_Source text_
• • • • • • •

Whereas Medicare has drawn predictable criticism for costing more than was estimated and invited abuse by a few unscrupulous doctors, dentists and druggists, it is in general a successful and effective program. Not so Medicaid, which is a shambles at both the federal and state levels.

Patchwork Program. In Washington, Medicaid is a headless monster. To the extent that it is run at all, it is controlled by one of the most cumbrously named offices in government: the Medical Services Administration of HEW's Social and Rehabilitation Service. Its commissioner, Dr. Francis L. Land, was summarily dropped from the post last July at the height of congressional criticism over Medicaid's failings. The Administration has still not replaced Land.

Congress designed Medicaid as a patchwork program. Each state could join after its plan was approved by HEW. The minimum benefits, which every state must provide for all "public assistance" (meaning welfare) recipients, are 1) in-and out-patient hospital care, 2) other laboratory and X-ray services, 3) nursing-home treatment and physicians' services. The patient's eligibility depends on the state's definition of need. That may be anywhere between $2,448 family annual income, as in Oklahoma, and $5,000, in New York.

• • • • • • •

_Directions_
a - In the Medicaid text, what annual family income does Oklahoma use to define need?
b - Continue the Medicaid text from its final sentence, keeping its tone and style.

• • • • • • •

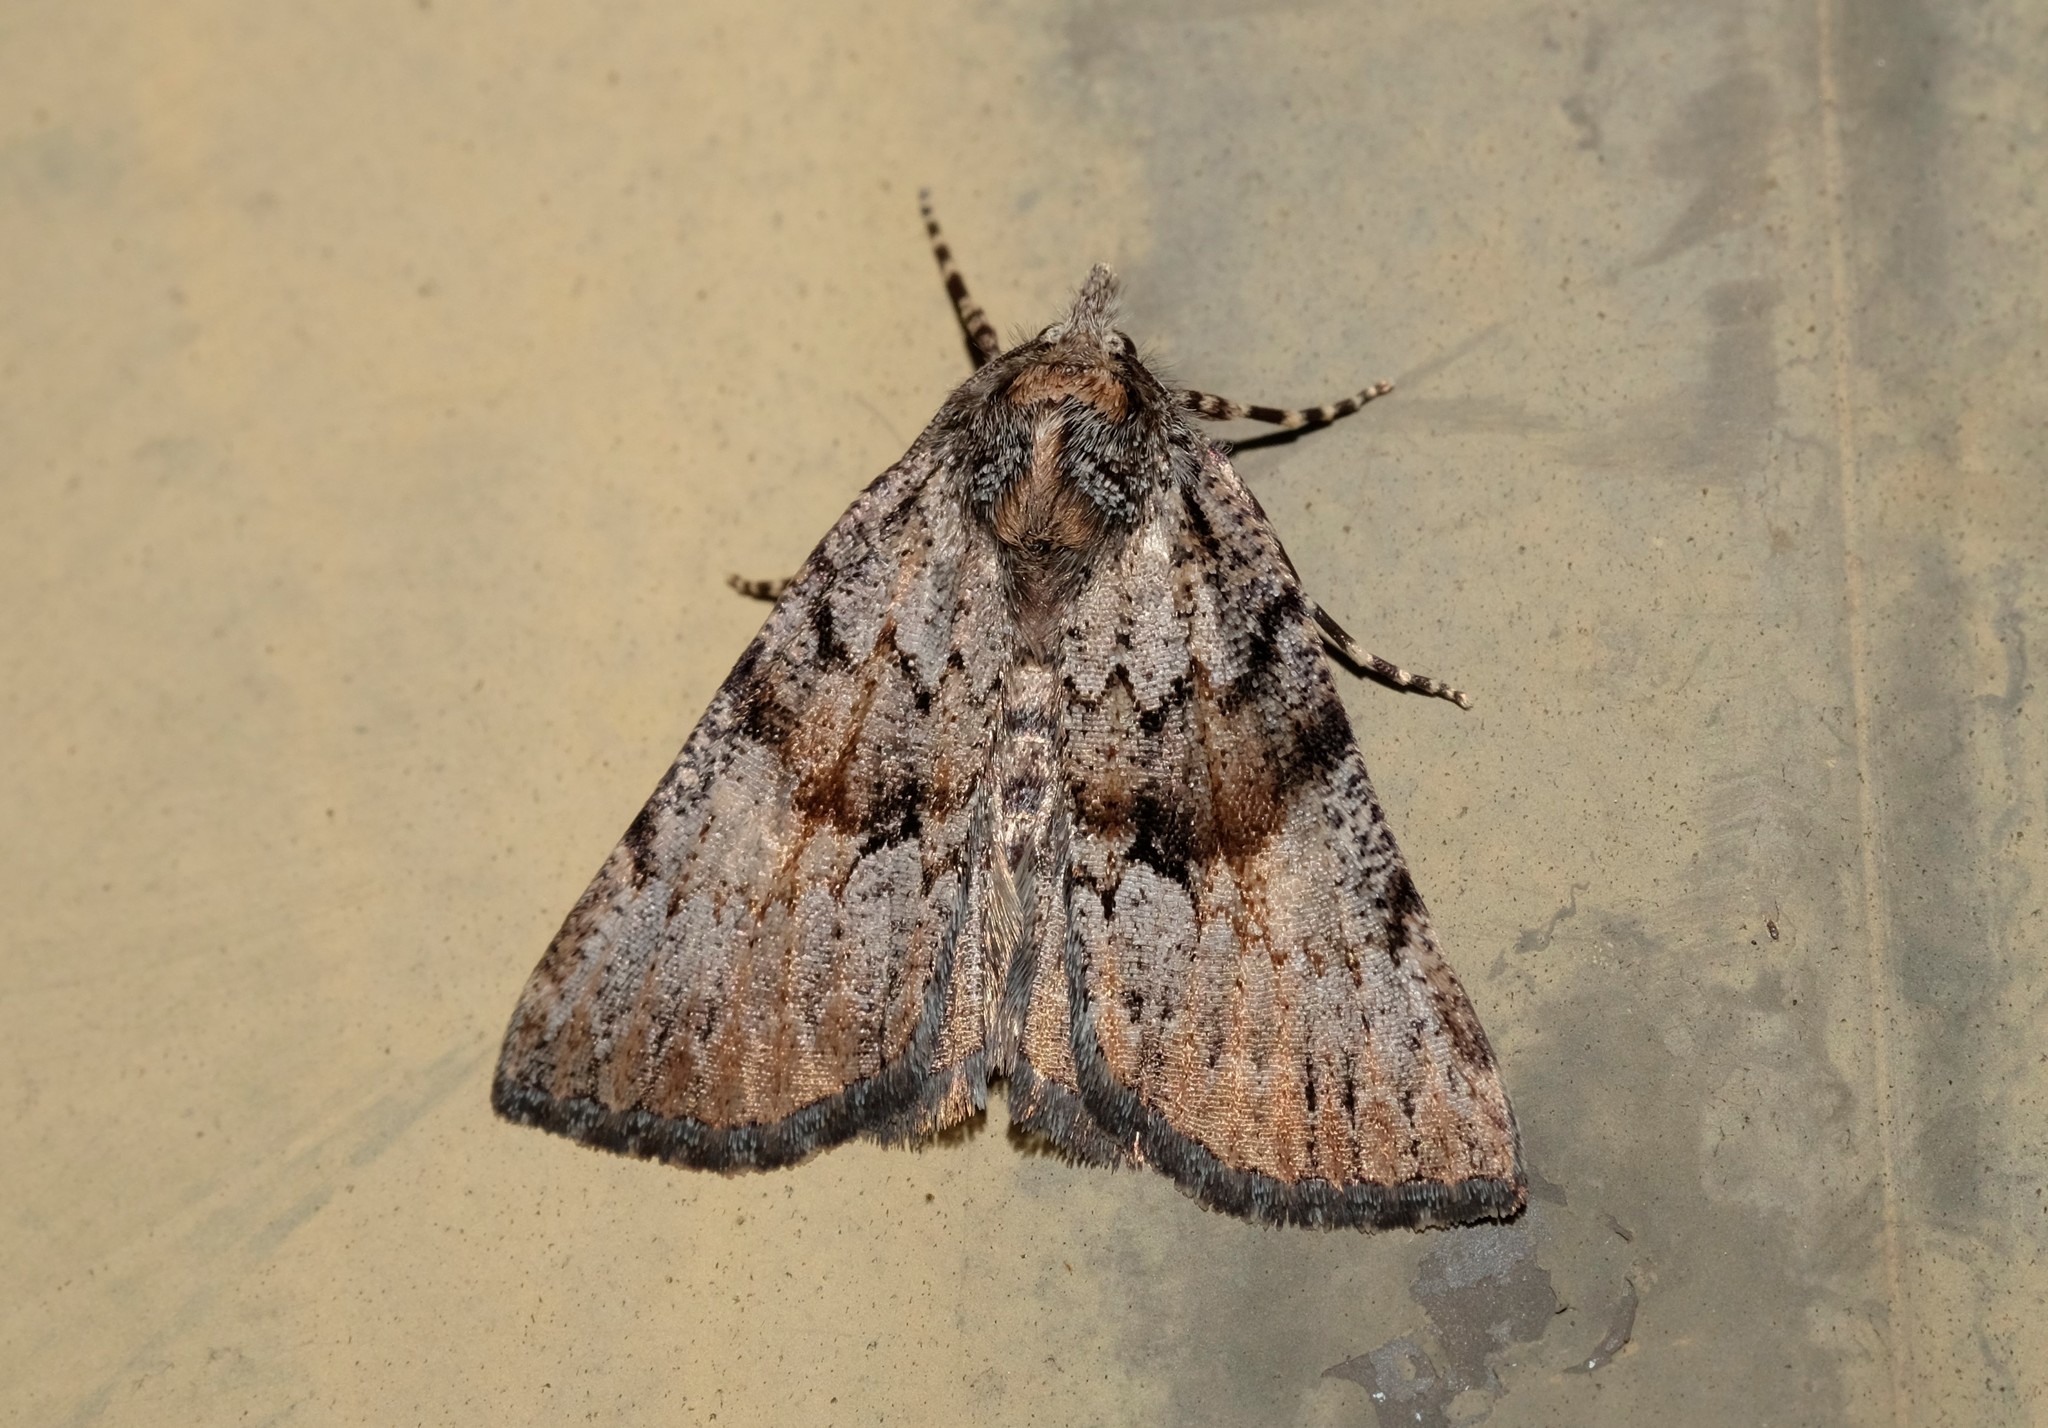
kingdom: Animalia
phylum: Arthropoda
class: Insecta
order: Lepidoptera
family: Geometridae
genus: Smyriodes
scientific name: Smyriodes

• • • • • • •

_Answers for each item_
a - $2,448.

b -
Enmeshed in Tape. Through 1969, Wyoming was the only state offering nothing beyond minimum benefits and only to welfare families. Forty states had operating plans offering additional services such as dental care, prescription drugs, home health care, eyeglasses, clinic services and a variety of diagnostic services. No two states had all the same benefits for the same type of people. In 22 states coverage had been extended beyond the welfare population to the stratum classed as the "medically needy" —those who can subsist only if they have no doctors' or hospital bills to pay.

It is largely in determining what constitutes medical indigence that many state plans have become hopelessly enmeshed in red tape. In New York, which ranks with California as one of the two most liberal states, an applicant for medical-indigence status must supply information about the annual income of each family member, the total of savings, stocks, bonds, and the cash value of insurance policies, including dividends, Social Security payments, and contributions from legally responsible relatives. The applicant should then receive a qualifying card, which is valid for no more than a year, during which time the whole process has to be repeated at least once.